Escrever sobre Antonieta de Barros vai além da admiração. Trata-se de reverenciar a capacidade de uma mulher negra que ultrapassou as barreiras do racismo, sexismo e do preconceito social e cultural da classe dominante, em plenos anos 30.
Professora, escritora, política, ativista dos direitos civis, Antonieta de Barros nasceu em Florianópolis em 11 de julho de 1901. Sua vasta produção intelectual, com ênfase na educação, fez dela a mais respeitada e homenageada afrodescendente não só de Santa Catarina mas do país.
Filha do jardineiro Rodolfo de Barros, falecido quando era menina, e de Catarina de Barros, Antonieta é nome de rua, auditório, medalha, escola, selo dos Correios e túnel. Desconstruiu as previsões sempre negativas sobre as perspectivas futuras da mulher negra sendo percussora da luta de políticos negros no parlamento, movimento reprimido pela ditadura militar, mas que ganhou força a partir da Constituinte de 1988. Contribuiu, ainda, para as discussões sobre a participação da mulher num espaço, ainda hoje, eminentemente masculino.
Em 1934, envolveu-se no debate sobre direitos civis, sociais e políticos, defendendo particularmente o direito das mulheres ao voto. Antonieta não era feminista, mas defendia a independência da mulher como forma de conquistar cidadania e respeito. Nesta época, foi eleita como a primeira deputada negra de Santa Catarina pelo partido Liberal Catarinense (PLC).
Apesar da intensa participação na política, em toda sua vida a educação ocupou espaço especial. A infância pobre, a mãe era doméstica e graças ao seu trabalho, Antonieta de Barros ingressou, aos 17 anos, na Escola Normal Catarinense, formando-se em 1921, professora de Português e Literatura. Lecionou Português e Psicologia no Colégio Coração de Jesus, no colégio Dias Velho e no colégio Catarinense. Um ano depois de formada, fundou o “curso particular Antonieta de Barros” voltado para a população carente. Foi diretora do Colégio Dias velho e do Instituto de Educação, no período de 1937 a 1945. Em diversos discursos dizia que a educação era o cominho para o futuro. “Educar é ensinar os outros a viver, é iluminar os caminhos alheios, é amparar debilitados, transformando-os em forte, é mostrar as veredas, apontar as escalas, possibilitando avançar sem muletas e sem tropeços, é transportar as almas que o senhor nos confiar, à força insuperável da Fé”.

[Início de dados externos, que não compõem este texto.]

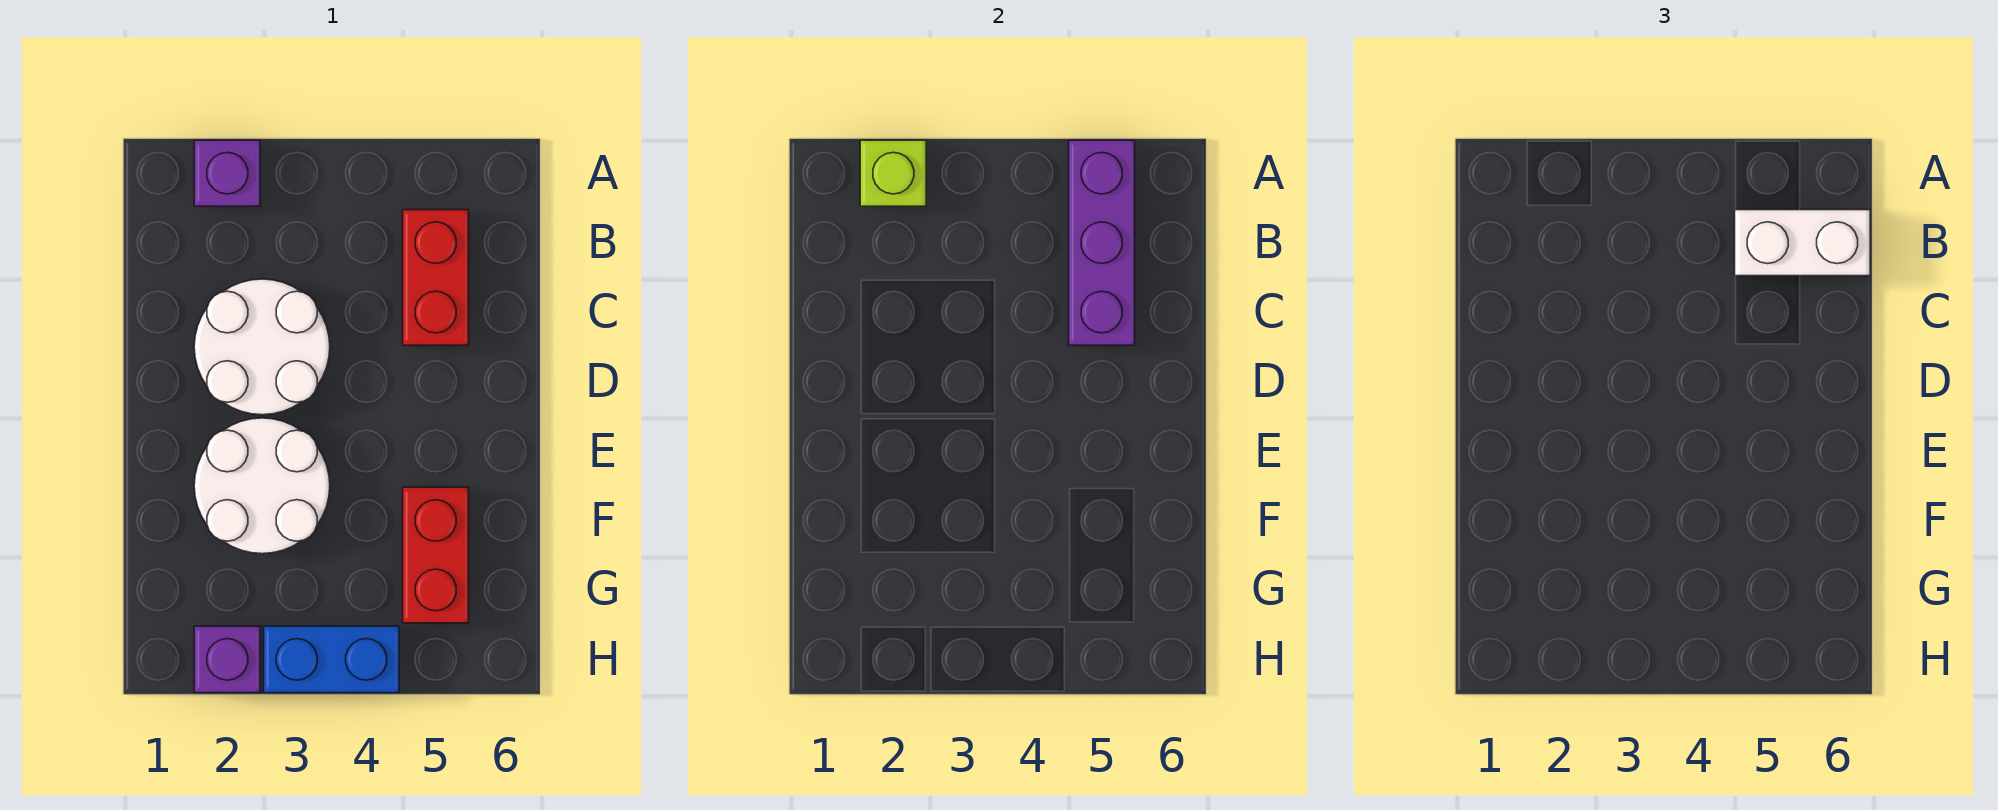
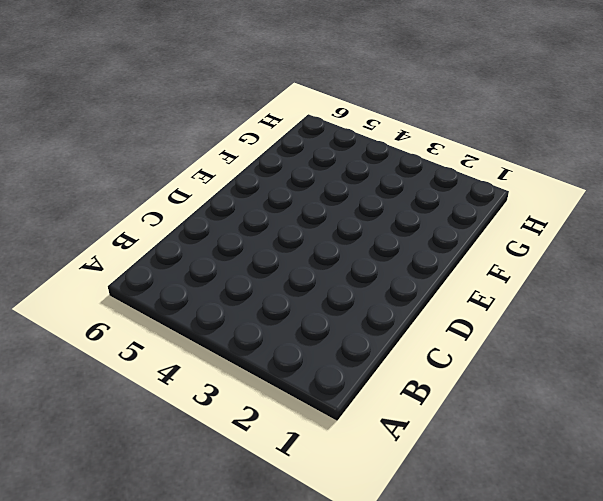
none -> purple brick A2 level 1
none -> red brick B5:C5 level 1

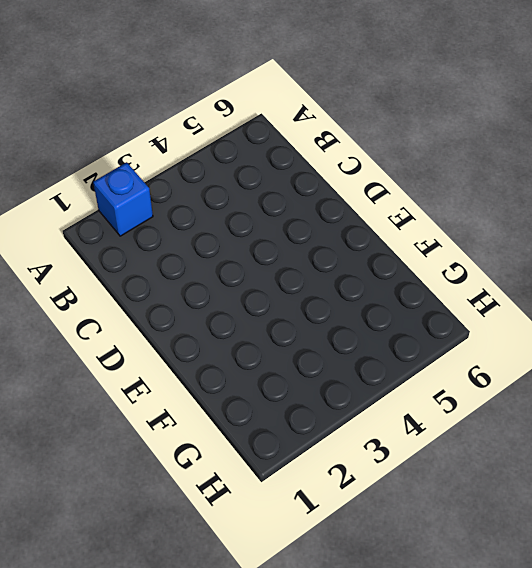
blue brick A2 level 1 -> purple brick A2 level 1
none -> red brick B5:C5 level 1
none -> white round brick C2:D3 level 1

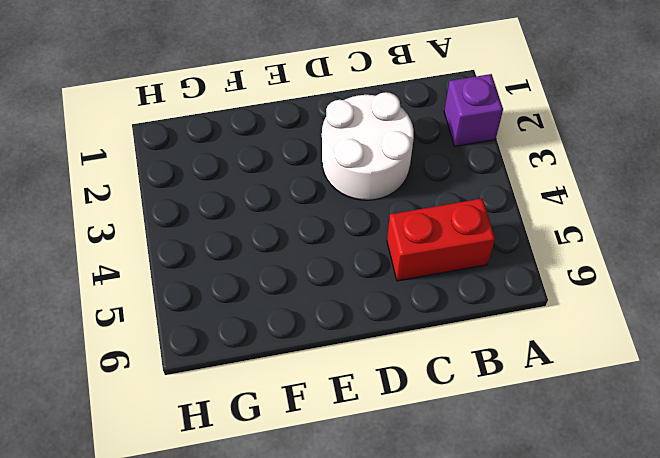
none -> white round brick E2:F3 level 1
none -> red brick F5:G5 level 1

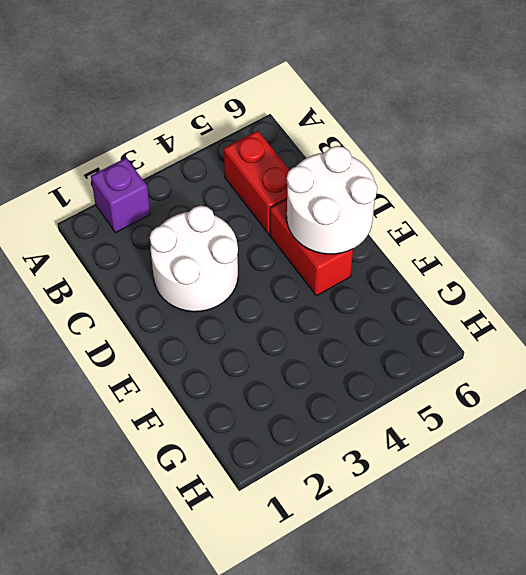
red brick D5:E5 level 1 -> red brick F5:G5 level 1
white round brick D5:E6 level 2 -> white round brick E2:F3 level 1
none -> purple brick H2 level 1
none -> blue brick H3:H4 level 1

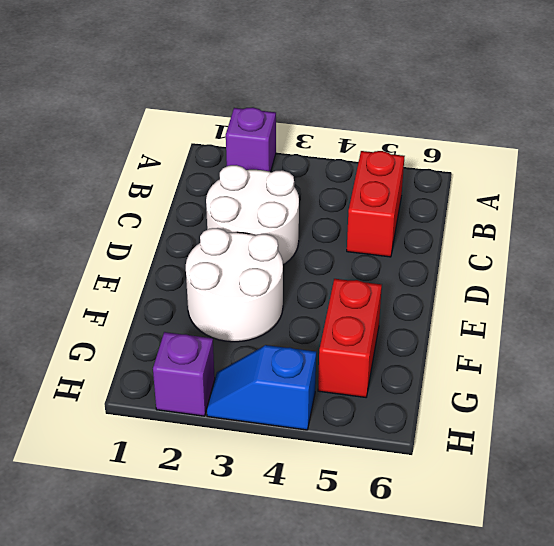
blue slope H3:H4 level 1 top 4 -> blue brick H3:H4 level 1
none -> lime brick A2 level 2
none -> purple brick A5:C5 level 2

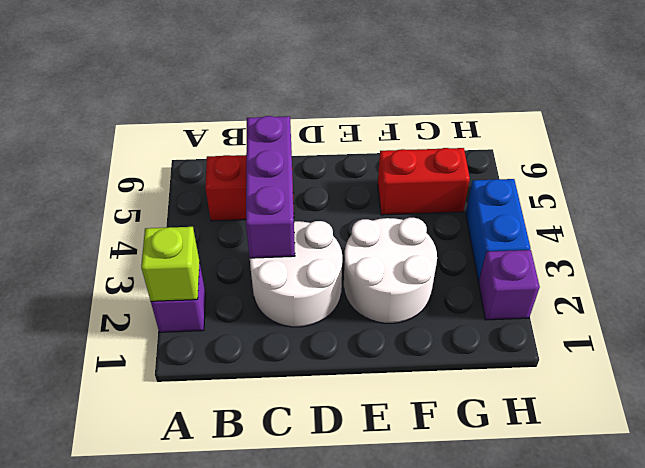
purple brick C3:C5 level 2 -> purple brick A5:C5 level 2
none -> white brick B5:B6 level 3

Acreditava que a cultura era o único caminho para subir na vida o que somente seria possível pela educação, o que na época era acessível a poucos. Devido a esta crença, passou a vida lecionando, escrevendo, participando de associações tornando-se cada vez mais visível numa sociedade que tendia, e ainda tende, a invisibilizar mulheres e homens negros. Ser professora era seu principal talento, mas dedicou-se também ao jornalismo. Em 1926, fundou o periódico “A Semana”, colaborou no jornal “A república” de 1931 a 1936, escreveu crônicas sob o pseudônimo de Maria da Ilha. Publicou o livro de crônicas “Farrapos de Ideias”. A renda da venda do livro foi destinada ao abrigo dos filhos de leprosos da colônia “Filhos de Lázaro”.
“Antonieta circulava junto às elites locais, fosse como professora e, a partir de 1925, como a primeira secretária da Liga do Magistério e integrava o Centro Catarinense de Letras, agremiação que tinha nomes importantes da intelectualidade e da política catarinense, fato quase impossível para uma mulher negra numa época em que as oligarquias revezavam-se no poder e a política era “coisa de homem”, é algo extraordinariamente inédito”. Revela Karla Leonora Dahse, doutora e coordenadora do curso de Especialização em História Militar da Universidade de Santa Catarina.
Antonieta de Barros morreu jovem, aos 51 anos, solteira e sem deixar filhos, mas deixando a para nós, mulheres negras, a lição de que “não se entra na luta trazendo somente um amontoado de sonhos e o desejo de realizá-los. É preciso que se queira a sua concretização e que se saiba querê-la. Para tanto, porém, se necessita de arma. Toda ação requer instrumento. E o instrumento máximo da vida é a instrução”.